# Kaggle comp - Twitter Disaster Tweets

##### This notebook uses:

##### Model - Logistic Regression from SKlearn. In this notebook, only the 'text' feature is used. 
##### Feature Extraction -  CountVectorizer from SKlearn. I am attempting to improve the predictions by fitting the vectoriser on both train and test tweets. (Previously, the vectorizer is fitted on the train data only.)
##### Metrics - where model evaluation is is used, metric is F1 from SKlearn

#### 1. Import libraries

In [1]:
# getting started

import pandas as pd
import numpy as np
from sklearn.feature_extraction.text import CountVectorizer
from sklearn.feature_extraction.text import TfidfVectorizer
from sklearn.linear_model import LogisticRegression

In [2]:
from sklearn import metrics
from sklearn.metrics import log_loss
from sklearn.metrics import f1_score
from sklearn.model_selection import StratifiedKFold
from sklearn.model_selection import train_test_split
import time

In [3]:
from sklearn.preprocessing import OneHotEncoder

#### 2. Import data into Pandas data frames

In [4]:
train = pd.read_csv('train.csv') # creates pandas data-frame objects from the train & test data
test = pd.read_csv('test.csv') 

#### 3. Look at the Data

In [None]:
train.head()

In [None]:
#remove NaNs 

train = train.fillna('')

In [None]:
train.head()

In [None]:
train.describe()

From the mean we can see that 43% of the tweets describe real disasters.

In [None]:
test.head()

In [None]:
test.describe()

##### Try a model using just text...

#### 3. Set up X and Y arrays for Test and Train

#### Use this section if trying to evaluate a model

In [None]:
X_train = train['text']

In [None]:
X_train.head()

In [None]:
X_train.shape

In [None]:
#Vectorize the train comments sample and convert to document term matrix
#vect = TfidfVectorizer()
#X_train_dtm = vect.fit_transform(X_train)

In [None]:
vectorizer = CountVectorizer()

In [None]:
vectorizer.fit(X_train)

In [None]:
X_train_vec = vectorizer.transform(X_train)

In [None]:
X_train_vec.shape

In [None]:
X_train_vec

#### 4. Import, Initialise and Fit Model

In [None]:
#target columns
target_y = train['target']

In [None]:
target_y.shape

In [None]:
model = LogisticRegression()

##### Split into train and validation set to fit model and evaluate performance

##### Again, this section uses train/test split to trial and evaluate a model.
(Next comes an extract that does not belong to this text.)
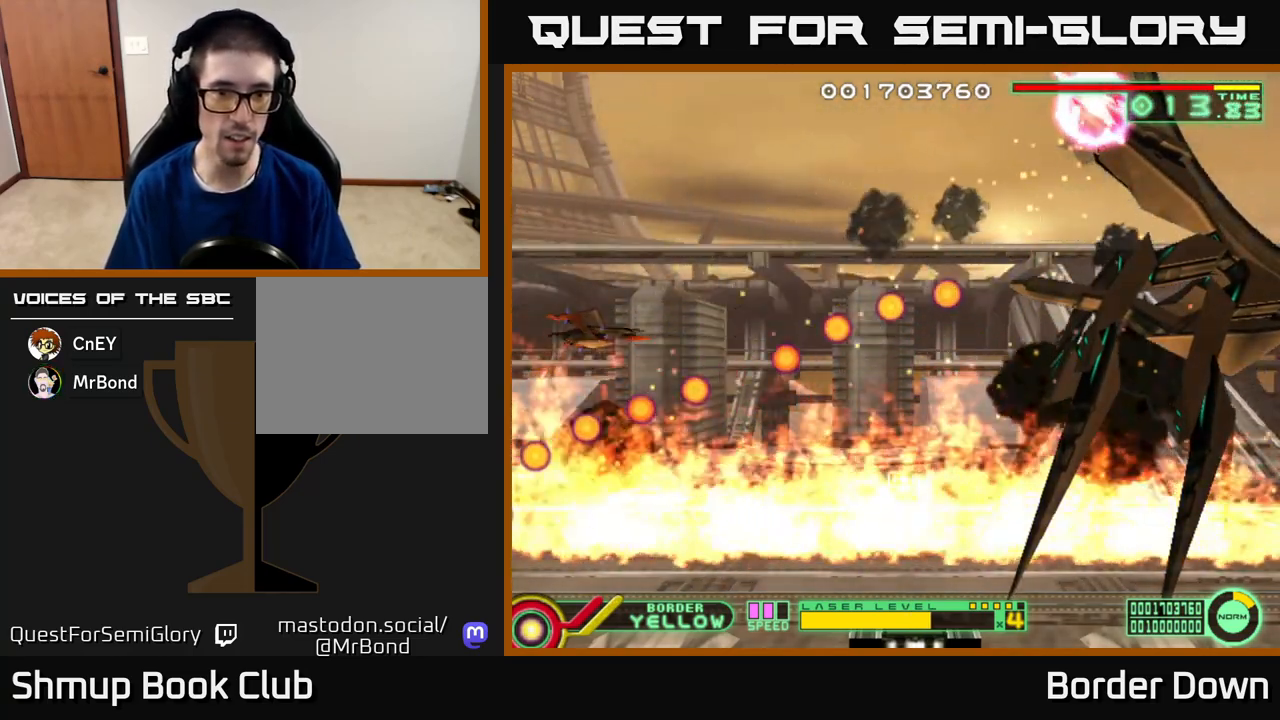
{"buttons": ["DPAD_DOWN"], "left_stick": "center", "right_stick": "center", "events": [[83, "DPAD_DOWN", "down"], [200, "DPAD_LEFT", "down"], [267, "DPAD_DOWN", "up"], [333, "DPAD_UP", "down"], [350, "DPAD_UP", "up"], [383, "DPAD_DOWN", "down"], [433, "DPAD_LEFT", "up"]]}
The section below is used to train the data on the whole of the 'train' set and then to use it to make predictions on the test set. These predictions are then used to produce a submission to the Kaggle competition.

In [None]:
start_time = time.time()
X_train, X_valid, y_train, y_valid = train_test_split(X_train_vec, target_y, test_size=0.33, random_state=2018)

train_f1 = []
valid_f1 = []

In [None]:
#preds_train = np.zeros((X_train.shape[0], 1))
#preds_valid = np.zeros((X_valid.shape[0], 1))

In [None]:
model.fit(X_train,y_train)

In [None]:
#predict method predicts class labels rather than probability of each class label

preds_train = model.predict(X_train)
preds_valid = model.predict(X_valid)

In [None]:
#no need to round up if using model.predict rather than model.predict_proba

#preds_train_int = np.rint(preds_train)
#preds_valid_int = np.rint(preds_valid)

In [None]:
train_f1_class = f1_score(y_train,preds_train)
valid_f1_class = f1_score(y_valid,preds_valid)

In [None]:
y_train

In [None]:
preds_train

In [None]:
train_f1.append(train_f1_class)
valid_f1.append(valid_f1_class)
print('mean column-wise log loss:Train dataset', np.mean(train_f1))
print('mean column-wise log loss:Validation dataset', np.mean(valid_f1))

In [None]:
print('Class:= Real or Not')
print('Train f1:', train_f1_class)
print('Valid f1:', valid_f1_class)

In [None]:
end_time=time.time()
print("total time for model",end_time-start_time)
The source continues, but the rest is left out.